[Start PASSAGE SHOWN]

I now offer into evidence Document 171-PS, Exhibit USA 383, which is an undated report on the "Library for Exploration of the Jewish Question." The fifth paragraph states:
"The most significant book-collections today belonging to the stock of the Library for Exploration of the Jewish Question are the following..."
The ninth item of the list which follows refers to "Book- collections from Jewish Communities in Greece (about 10,000 volumes)."

It was only natural that an operation conducted on so vast a scale, extending as it did to France, Belgium, the Netherlands. Luxembourg, Norway, Denmark, the Occupied Eastern Territories. the Baltic States, the Ukraine, Hungary and Greece, should call upon a multitude of other agencies for assistance. Among the other agencies co-operating in the plunder programme were several of those which stand indicted here as Criminal Organisations. The co-operation of the Wehrmacht High Command was demanded by the Hitler order of 1st March, 1942, which I now offer in evidence as our Document 149-PS, Exhibit USA 369, which is signed personally by Adolf Hitler and is also in the Jumbo type. The order decrees the ideological fight against the enemies of National Socialism to be a military necessity, and reaffirms the authority of the Einsatzstab Rosenberg to conduct searches and seizures of suitable material for the Hohe Schule. The fifth paragraph states:

"The measures of execution concerning co-operation with the Wehrmacht are assured by the Chief of the O.K.W. with the consent of Reichsleiter Rosenberg."

[End PASSAGE SHOWN]
[Start RECORDED DATA]

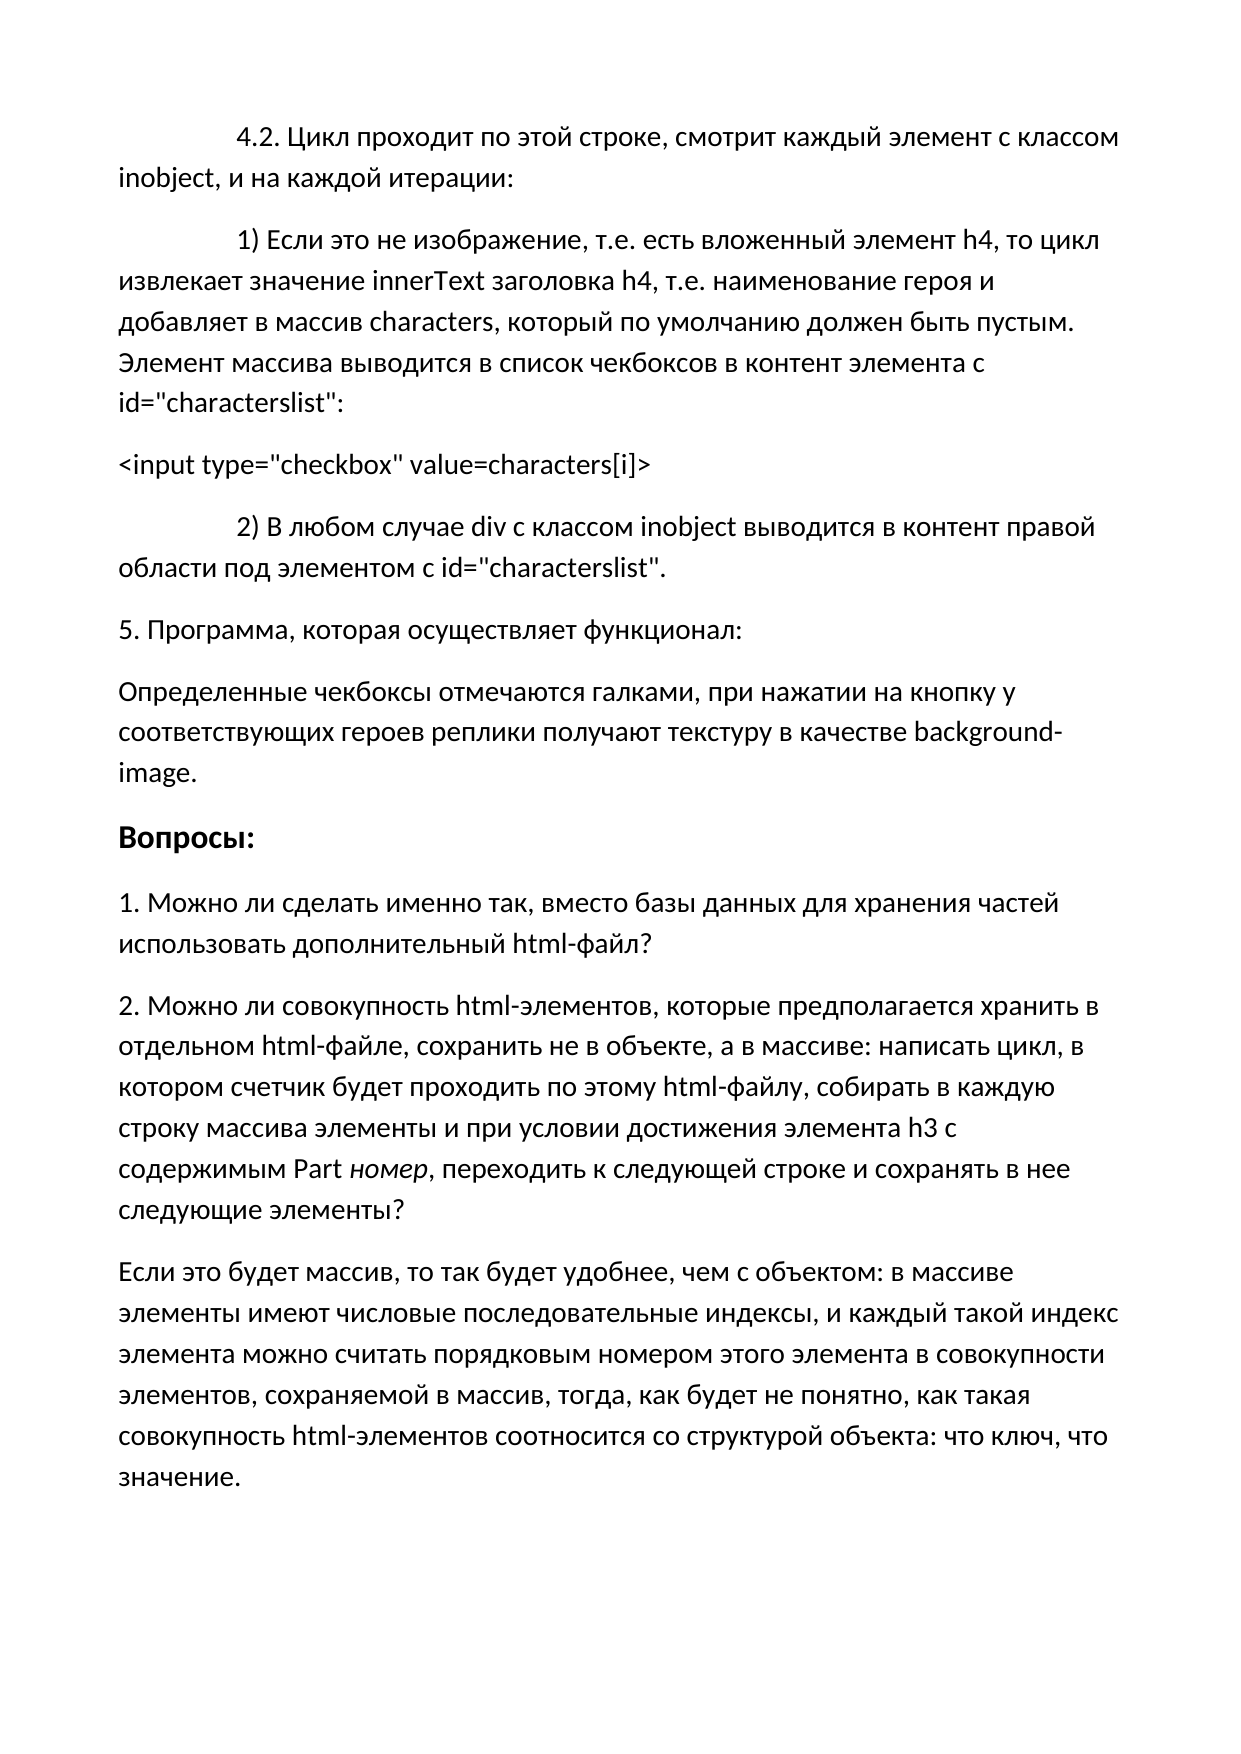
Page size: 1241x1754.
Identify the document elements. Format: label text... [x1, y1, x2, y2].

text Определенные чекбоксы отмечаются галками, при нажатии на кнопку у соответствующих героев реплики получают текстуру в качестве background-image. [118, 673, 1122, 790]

[End RECORDED DATA]

- [PROBLEM TO WORK ON]:
Continue the trial passage on the Einsatzstab Rosenberg's plunder of libraries and collections, starting right after its last sentence.

- [OUTPUT OF THE TASK]:
While I am on that document, which is referred to later, I should like to read the other portions. I call attention of your Honour to the distribution. It is distributed to all duty stations of the Armed Forces, the Party, and the State. It says:
"Jews, Freemasons, and related ideological enemies of National Socialism are responsible for the war which is now being waged against the Reich. The co-ordinated, ideological fight against those powers is a military necessity. I have therefore charge Reichsleiter Rosenberg to carry out this task in co-operation with the chief of the O.K.W. His `staff for special purposes' in the occupied territories is authorised to search libraries, record-offices, lodges and other ideological and cultural institutions of all kinds for suitable material, and to confiscate the said material for the ideological task of the N.S.D.A.P. and the later scientific research work of the `Hohe Schule.' The same regulation applies to cultural material which is in possession of Jews; and of unobjectionable origin."
The final passage is:
"The necessary measures within the territories of the East under the German Administration are determined by Reichsleiter Rosenberg in his capacity as Reichsminister for the Occupied Eastern Territories."

Signed: Adolf Hitler."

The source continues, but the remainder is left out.